If I wasn’t such a supreme blog-slacker, I would have posted on Thursday and told you that the OB appointment went well. And that while we didn’t get to see Bubee by way of ultrasound, we did get to hear Bubee via the Doppler — which is awesome, because the midwife couldn’t get it when she tried last week. We planned to celebrate by buying a stroller (the one we’ve researched was on sale for 50% off — how could we resist?!) if everything went well. That’s when I discovered that my awesome husband already bought it but didn’t tell me because he knew why I was reluctant to go and buy it. He, being the smart one, didn’t want to risk them running out. Thursday was awesome, we were confident — bleeding had really slowed down — I was almost ready to go back into panty-liner territory.
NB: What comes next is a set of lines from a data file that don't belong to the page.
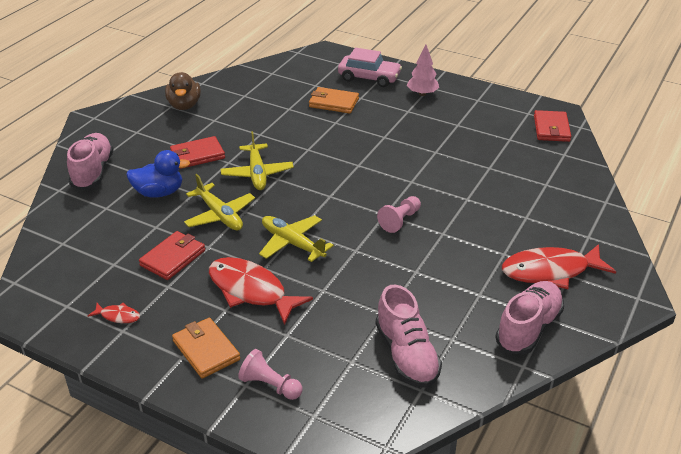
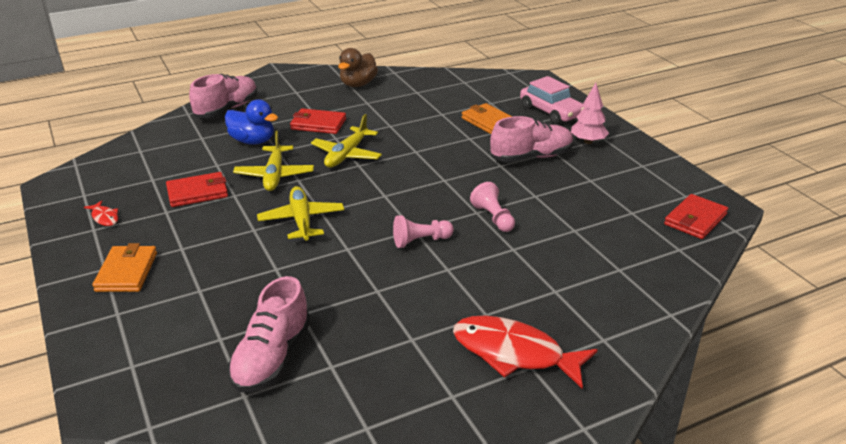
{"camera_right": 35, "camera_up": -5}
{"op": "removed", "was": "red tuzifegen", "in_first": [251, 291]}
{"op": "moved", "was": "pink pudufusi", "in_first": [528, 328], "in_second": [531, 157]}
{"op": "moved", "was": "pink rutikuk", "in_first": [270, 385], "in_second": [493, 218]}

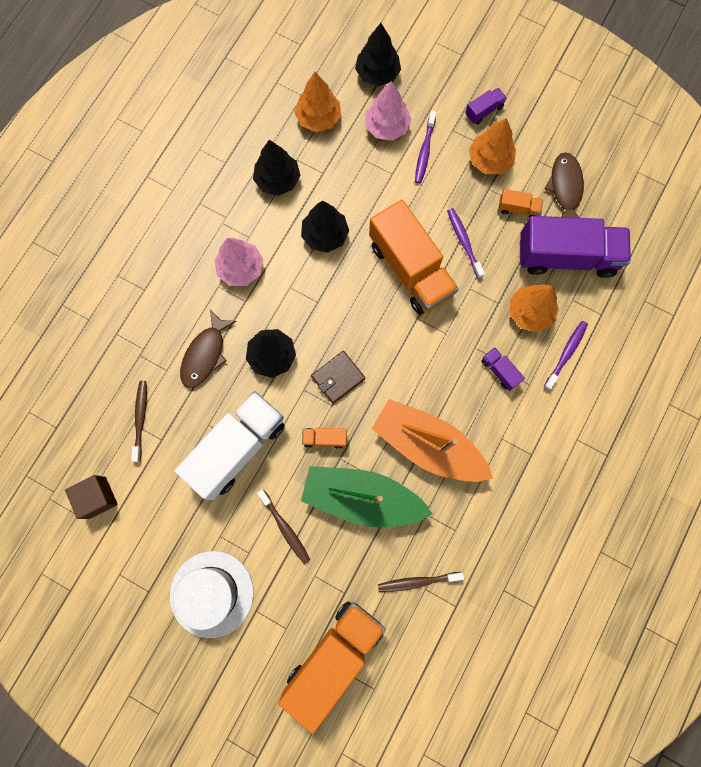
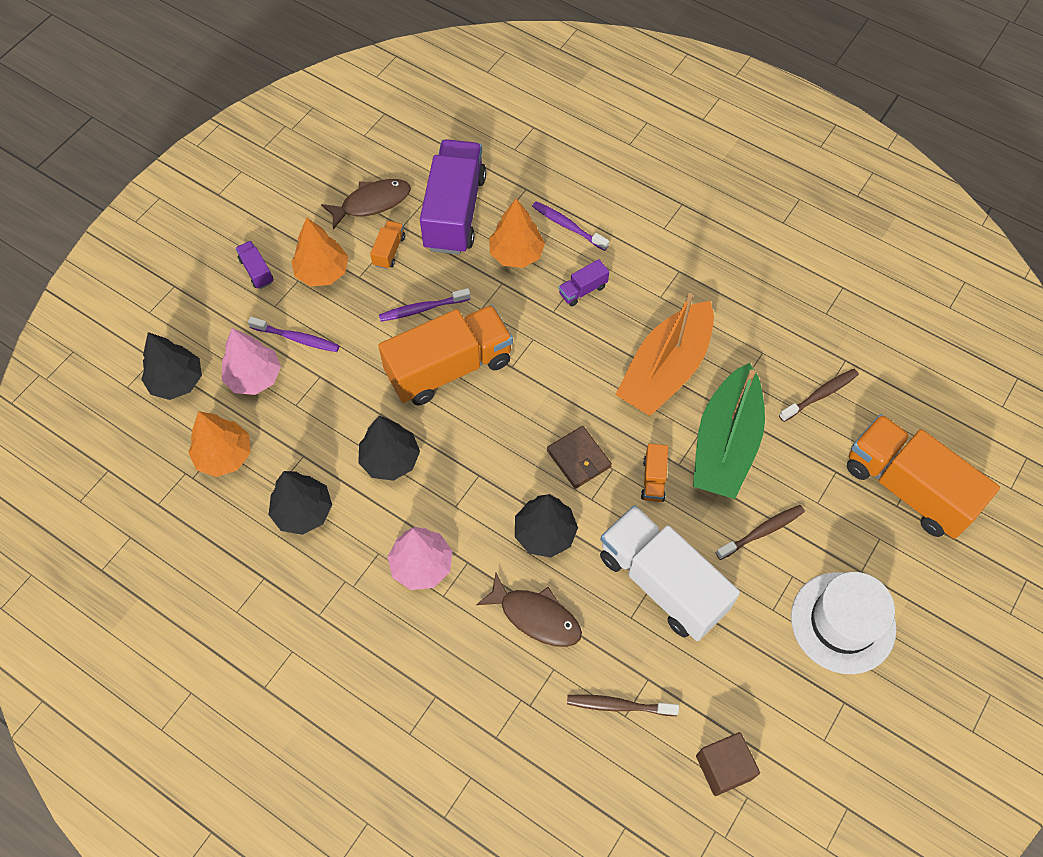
{"camera_right": -85, "camera_up": -15}
{"op": "turned", "was": "brown tuzifegen", "in_first": [565, 188], "in_second": [372, 203], "clockwise": 150}
{"op": "turned", "was": "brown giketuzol", "in_first": [417, 581], "in_second": [820, 395], "clockwise": -120}

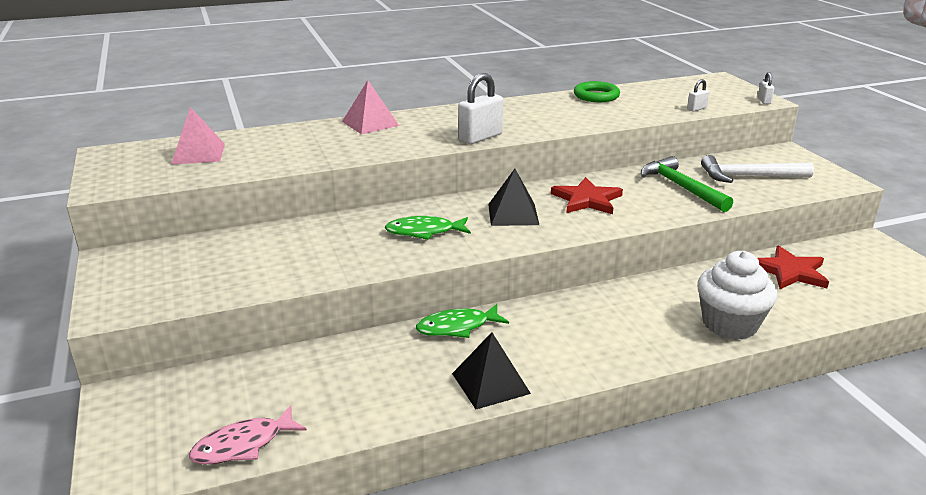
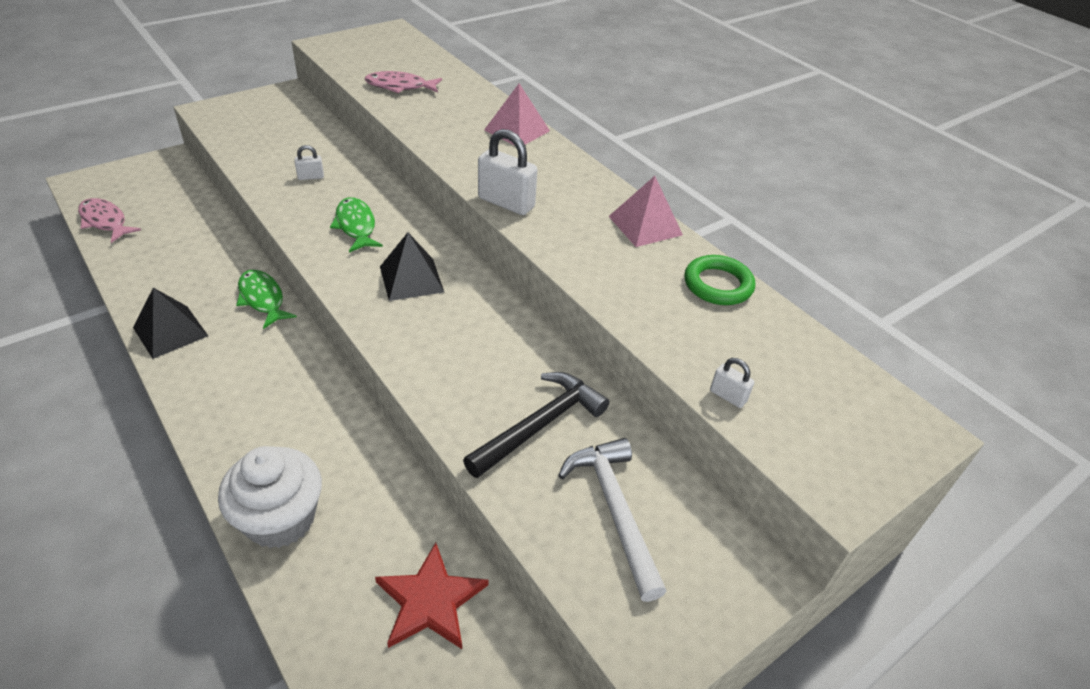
{"camera_right": 70, "camera_up": 15}
{"op": "moved", "was": "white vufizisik", "in_first": [764, 101], "in_second": [311, 177]}
{"op": "moved", "was": "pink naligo", "in_first": [198, 154], "in_second": [645, 225]}
{"op": "recoloured", "was": "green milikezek", "now": "black milikezek", "in_first": [681, 187], "in_second": [540, 425]}
{"op": "removed", "was": "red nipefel", "in_first": [587, 199]}
{"op": "added", "now": "pink tuzifegen", "in_second": [400, 86]}

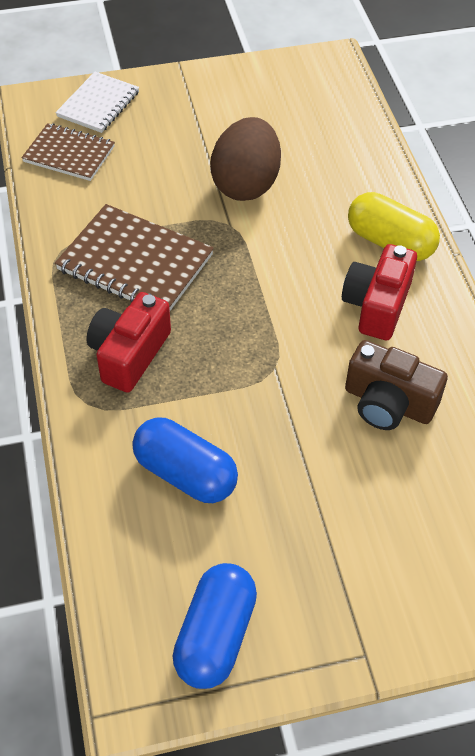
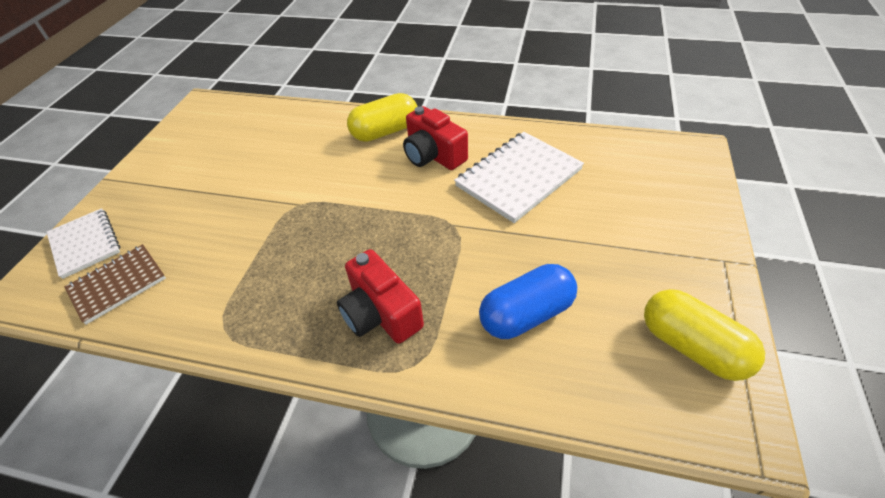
{"camera_right": -60, "camera_up": -5}
{"op": "removed", "was": "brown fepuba", "in_first": [246, 184]}
{"op": "removed", "was": "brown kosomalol", "in_first": [135, 263]}
{"op": "replaced", "was": "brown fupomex", "now": "white kosomalol", "in_first": [388, 403], "in_second": [518, 178]}
{"op": "recoloured", "was": "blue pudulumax", "now": "yellow pudulumax", "in_first": [215, 636], "in_second": [691, 346]}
And then… big, gross, gushing, clot expelling bleed just after bed-time on Thursday. Great. Not as freaked out as the first time, because at least now we know what’s going on — it didn’t stop me from fishing my hand through the bloody toilet bowl to ensure I hadn’t passed our baby. Thankfully, it slowed up after that and has been fairly light all weekend — with the exception of a surprize gusher on Saturday night — but a relatively small (yet still messy) one at least.
The OB doesn’t seem to be all that worried about the bleed. I placed a call to them on Friday, as they said to call if it happened again. The NP (nurse practitioner w/ the magic Doppler talents) spent some time on the phone with me and seemed content with the fact that the heavy bleeding was brief and mostly without cramping (it’s more of a discomfort)… and that it didn’t seem to effect me physically — no light-headedness, weak feeling, etc.
So, I benched myself for the weekend (taking Friday off work) and cancelled all my fun plans — including a much needed hair appointment! Instead, I sit and worry about every twinge and pang. Logically, I know that there are some fairly significant changes happening to my body as baby goes through a bit of a growth spurt in the next few weeks. In fact, I’m guessing that the reappearance of the heavy bleeding is partly due to my uterus increasing in size and squeezing out the blood. But every little thing has me panicked and googling ‘miscarriage symptoms’. I would very much like the bleeding to stop so that I can go back to enjoying this again. I would like to stop pleading with god to please continue to take care of our baby and help it to be strong and healthy and safe — because it feels like the only thing I can do.
See, should have posted on Thursday — would have been less gloomy.